The image output means includes the image or the image area subjected to the pixel change process at one time point, and the image subjected to the pixel change process at at least one time point before the one time point. The object tracking device according to claim 6, wherein the image region is output to the learned classifier.

The discriminator receives a plurality of first neural networks that input the image or the image region at each time point and outputs feature information relating to the feature of the image or the image region, and outputs from the plurality of first neural networks The object tracking device according to claim 6, further comprising: a second neural network that inputs the plurality of pieces of the feature information and outputs information related to the position of the one tracking target.

9. The image output means outputs the information corresponding to the feature information or the time point of the image region to the second neural network in association with the feature information. Object tracking device as described in.

The image output means, when learning the discriminator, at least the image or the image region that has been subjected to the pixel change process, and information on the position of the tracking target region as a correct answer in the image or the image region The object tracking device according to claim 1, wherein a set of the following is output to the discriminator.

The said mask processing means implements the said pixel change process with respect to the shift | offset | difference process target area | region shifted in position from the determined said process target area, when learning the said discriminator. The object tracking device according to any one of the above.

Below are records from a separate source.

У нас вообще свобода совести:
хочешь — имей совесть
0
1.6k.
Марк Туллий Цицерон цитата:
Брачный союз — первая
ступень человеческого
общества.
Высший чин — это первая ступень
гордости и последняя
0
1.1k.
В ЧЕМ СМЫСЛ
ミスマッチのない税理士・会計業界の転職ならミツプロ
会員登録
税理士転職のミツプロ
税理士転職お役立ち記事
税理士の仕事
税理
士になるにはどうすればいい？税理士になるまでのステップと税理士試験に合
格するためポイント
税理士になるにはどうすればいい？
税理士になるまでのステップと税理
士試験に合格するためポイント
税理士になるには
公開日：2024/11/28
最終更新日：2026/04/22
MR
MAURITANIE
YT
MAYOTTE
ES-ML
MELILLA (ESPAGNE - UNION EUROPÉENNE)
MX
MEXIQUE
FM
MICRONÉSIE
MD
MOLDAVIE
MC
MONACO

The image output means outputs at least the image or the image region at one time point subjected to the pixel change processing to the discriminator that performs online learning,
The target tracking device further includes target position determining means for determining the position of the one tracking target at the one time point based on an output from the discriminator that is learning online. The object tracking device according to any one of claims 1 to 5.

Using a time-series image group that can include a plurality of tracking targets, the tracking target is determined by determining the position of the tracking target in each image based on the output from the discriminator that has input the image or the image area in the image. A program for operating a computer mounted on a device for tracking
A processing target region in an image included in the image group or an image region in the image and determined based on a position determined at a past time or as a correct answer for other tracking targets other than one tracking target Mask processing means for performing a pixel change process for changing to a pixel pattern in which the characteristics of the other tracking target are eliminated or reduced with respect to the target region;
A computer is caused to function as an image output means for outputting the image or the image region subjected to the pixel change processing to the discriminator for learning and / or identification of the one tracking target. Target tracking program.

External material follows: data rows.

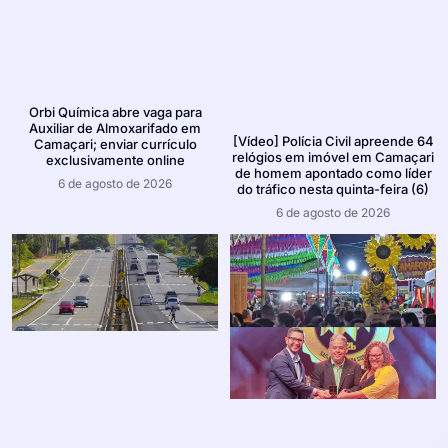
Orbi Química abre vaga para
Auxiliar de Almoxarifado em
[Vídeo] Polícia Civil apreende 64
Camaçari; enviar currículo
relógios em imóvel em Camaçari
exclusivamente online
de homem apontado como líder
6 de agosto de 2026
do tráfico nesta quinta-feira (6)
6 de agosto de 2026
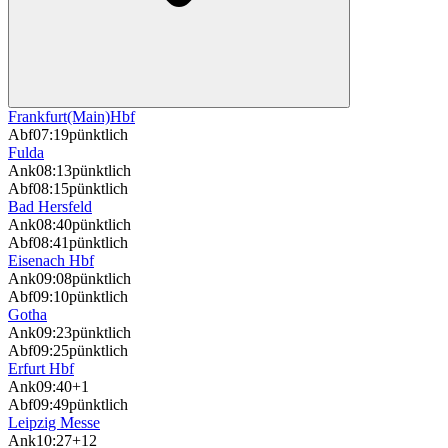
Frankfurt(Main)Hbf
Abf
07:19
pünktlich
Fulda
Ank
08:13
pünktlich
Abf
08:15
pünktlich
Bad Hersfeld
Ank
08:40
pünktlich
Abf
08:41
pünktlich
Eisenach Hbf
Ank
09:08
pünktlich
Abf
09:10
pünktlich
Gotha
Ank
09:23
pünktlich
Abf
09:25
pünktlich
Erfurt Hbf
Ank
09:40
+1
Abf
09:49
pünktlich
Leipzig Messe
Ank
10:27
+12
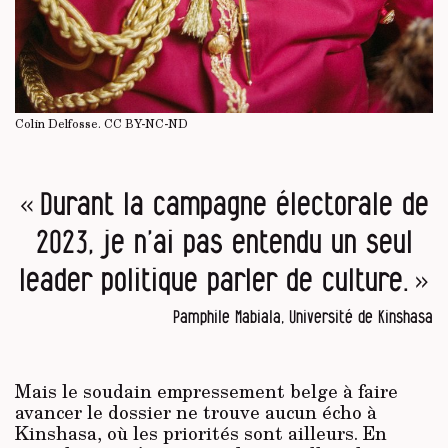
Colin Delfosse.
CC BY-NC-ND
« Durant la campagne électorale de
2023, je n’ai pas entendu un seul
leader politique parler de culture. »
Pamphile Mabiala, Université de Kinshasa
Mais le soudain empressement belge à faire
avancer le dossier ne trouve aucun écho à
Kinshasa, où les priorités sont ailleurs. En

Using a time-series image group that can include a plurality of tracking targets, the tracking target is determined by determining the position of the tracking target in each image based on the output from the discriminator that has input the image or the image area in the image. An object tracking method in a computer mounted on a device for tracking
A processing target region in an image included in the image group or an image region in the image and determined based on a position determined at a past time or as a correct answer for other tracking targets other than one tracking target Performing a pixel change process for changing to a pixel pattern in which the characteristics of the other tracking target are eliminated or reduced with respect to the target region;
Outputting the image or the image region subjected to the pixel changing process to the discriminator for learning and / or identification of the one tracking target.